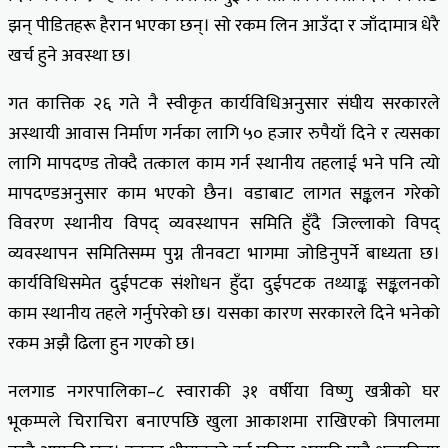
झन् पीडितहरू हैरान भएका छन्। सो रकम लिन आउँदा र जाँदामात्र धेरै
खर्च हुने अवस्था छ।
गत कात्तिक २६ गते नै स्वीकृत कार्यविधिअनुसार संघीय सरकारले
अस्थायी आवास निर्माण गर्नका लागि ५० हजार रुपैयाँ दिने र त्यसका
लागि मापदण्ड तोक्दै तत्काल काम गर्न स्थानीय तहलाई भने पनि त्यो
मापदण्डअनुसार काम भएको छैन। वडाबाट लागत सङ्कलन गरेको
विवरण स्थानीय विपद् व्यवस्थापन समिति हुँदै जिल्लाको विपद्
व्यवस्थापन समितिसम्म पुग्न तीनवटा भागमा जोडिनुपर्ने बाध्यता छ।
कार्यविधिसमेत दुईपटक संशोधन हुँदा दुईपटक तथ्याङ्क सङ्कलनको
काम स्थानीय तहले गर्नुपरेको छ। यसका कारण सरकारले दिने भनेको
रकम अझै ढिला हुन गएको छ।
नलगाड नगरपालिका–८ स्वाराकी ३१ वर्षीया विष्णु खत्रीको घर
भूकम्पले चिराचिरा बनाएपछि खुला आकाशमा राखिएको त्रिपालमा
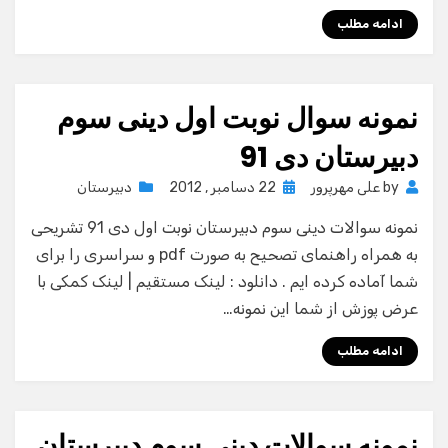
ادامه مطلب
نمونه سوال نوبت اول دینی سوم
دبیرستان دی 91
Posted
by
علی مهرپرور
22 دسامبر , 2012
دبیرستان
on
نمونه سوالات دینی سوم دبیرستان نوبت اول دی 91 تشریحی
به همراه راهنمای تصحیح به صورت pdf و سراسری را برای
شما آماده کرده ایم . دانلود : لینک مستقیم | لینک کمکی با
عرض پوزش از شما این نمونه…
ادامه مطلب
نمونه سوالات دینی سوم دبیرستان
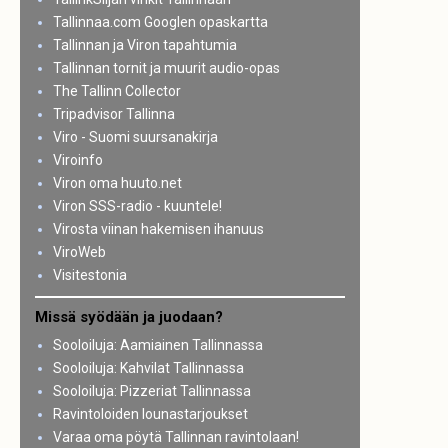
Tallinnaa.com Googlen opaskartta
Tallinnan ja Viron tapahtumia
Tallinnan tornit ja muurit audio-opas
The Tallinn Collector
Tripadvisor Tallinna
Viro - Suomi suursanakirja
Viroinfo
Viron oma huuto.net
Viron SSS-radio - kuuntele!
Virosta viinan hakemisen ihanuus
ViroWeb
Visitestonia
Missä syödään ja juodaan?
Sooloiluja: Aamiainen Tallinnassa
Sooloiluja: Kahvilat Tallinnassa
Sooloiluja: Pizzeriat Tallinnassa
Ravintoloiden lounastarjoukset
Varaa oma pöytä Tallinnan ravintolaan!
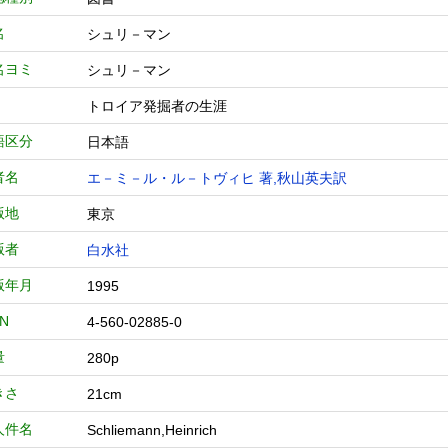
名
シュリ－マン
名ヨミ
シュリ－マン
トロイア発掘者の生涯
語区分
日本語
者名
エ－ミ－ル・ル－トヴィヒ 著,秋山英夫訳
版地
東京
版者
白水社
版年月
1995
BN
4-560-02885-0
量
280p
きさ
21cm
人件名
Schliemann,Heinrich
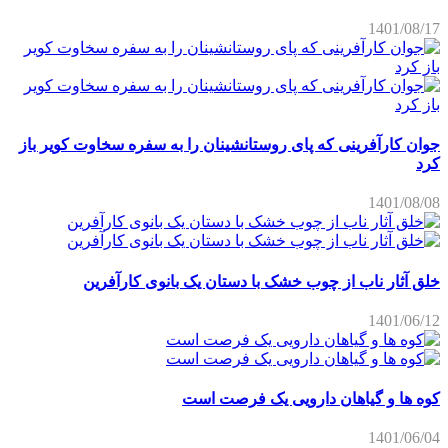
1401/08/17
جوان کارآفرینی که پای روستانشینان را به سفره سخاوت کویر باز
کرد
1401/08/08
خلق آثار ناب از چوب خشک با دستان یک بانوی کارآفرین
1401/06/12
کوه ها و گیاهان دارویی یک فرصت است
1401/06/04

━━━━

> **Problem statement**
Copy the text read from every item line for line, leaving the pictures out.

> **Answer to this exercise**
झन् पीडितहरू हैरान भएका छन्। सो रकम लिन आउँदा र जाँदामात्र धेरै
खर्च हुने अवस्था छ।
गत कात्तिक २६ गते नै स्वीकृत कार्यविधिअनुसार संघीय सरकारले
अस्थायी आवास निर्माण गर्नका लागि ५० हजार रुपैयाँ दिने र त्यसका
लागि मापदण्ड तोक्दै तत्काल काम गर्न स्थानीय तहलाई भने पनि त्यो
मापदण्डअनुसार काम भएको छैन। वडाबाट लागत सङ्कलन गरेको
विवरण स्थानीय विपद् व्यवस्थापन समिति हुँदै जिल्लाको विपद्
व्यवस्थापन समितिसम्म पुग्न तीनवटा भागमा जोडिनुपर्ने बाध्यता छ।
कार्यविधिसमेत दुईपटक संशोधन हुँदा दुईपटक तथ्याङ्क सङ्कलनको
काम स्थानीय तहले गर्नुपरेको छ। यसका कारण सरकारले दिने भनेको
रकम अझै ढिला हुन गएको छ।
नलगाड नगरपालिका–८ स्वाराकी ३१ वर्षीया विष्णु खत्रीको घर
भूकम्पले चिराचिरा बनाएपछि खुला आकाशमा राखिएको त्रिपालमा
ادامه مطلب
نمونه سوال نوبت اول دینی سوم
دبیرستان دی 91
Posted
by
علی مهرپرور
22 دسامبر , 2012
دبیرستان
on
نمونه سوالات دینی سوم دبیرستان نوبت اول دی 91 تشریحی
به همراه راهنمای تصحیح به صورت pdf و سراسری را برای
شما آماده کرده ایم . دانلود : لینک مستقیم | لینک کمکی با
عرض پوزش از شما این نمونه…
ادامه مطلب
نمونه سوالات دینی سوم دبیرستان
Tallinnaa.com Googlen opaskartta
Tallinnan ja Viron tapahtumia
Tallinnan tornit ja muurit audio-opas
The Tallinn Collector
Tripadvisor Tallinna
Viro - Suomi suursanakirja
Viroinfo
Viron oma huuto.net
Viron SSS-radio - kuuntele!
Virosta viinan hakemisen ihanuus
ViroWeb
Visitestonia
Missä syödään ja juodaan?
Sooloiluja: Aamiainen Tallinnassa
Sooloiluja: Kahvilat Tallinnassa
Sooloiluja: Pizzeriat Tallinnassa
Ravintoloiden lounastarjoukset
Varaa oma pöytä Tallinnan ravintolaan!
名
シュリ－マン
名ヨミ
シュリ－マン
トロイア発掘者の生涯
語区分
日本語
者名
エ－ミ－ル・ル－トヴィヒ 著,秋山英夫訳
版地
東京
版者
白水社
版年月
1995
BN
4-560-02885-0
量
280p
きさ
21cm
人件名
Schliemann,Heinrich
1401/08/17
جوان کارآفرینی که پای روستانشینان را به سفره سخاوت کویر باز
کرد
1401/08/08
خلق آثار ناب از چوب خشک با دستان یک بانوی کارآفرین
1401/06/12
کوه ها و گیاهان دارویی یک فرصت است
1401/06/04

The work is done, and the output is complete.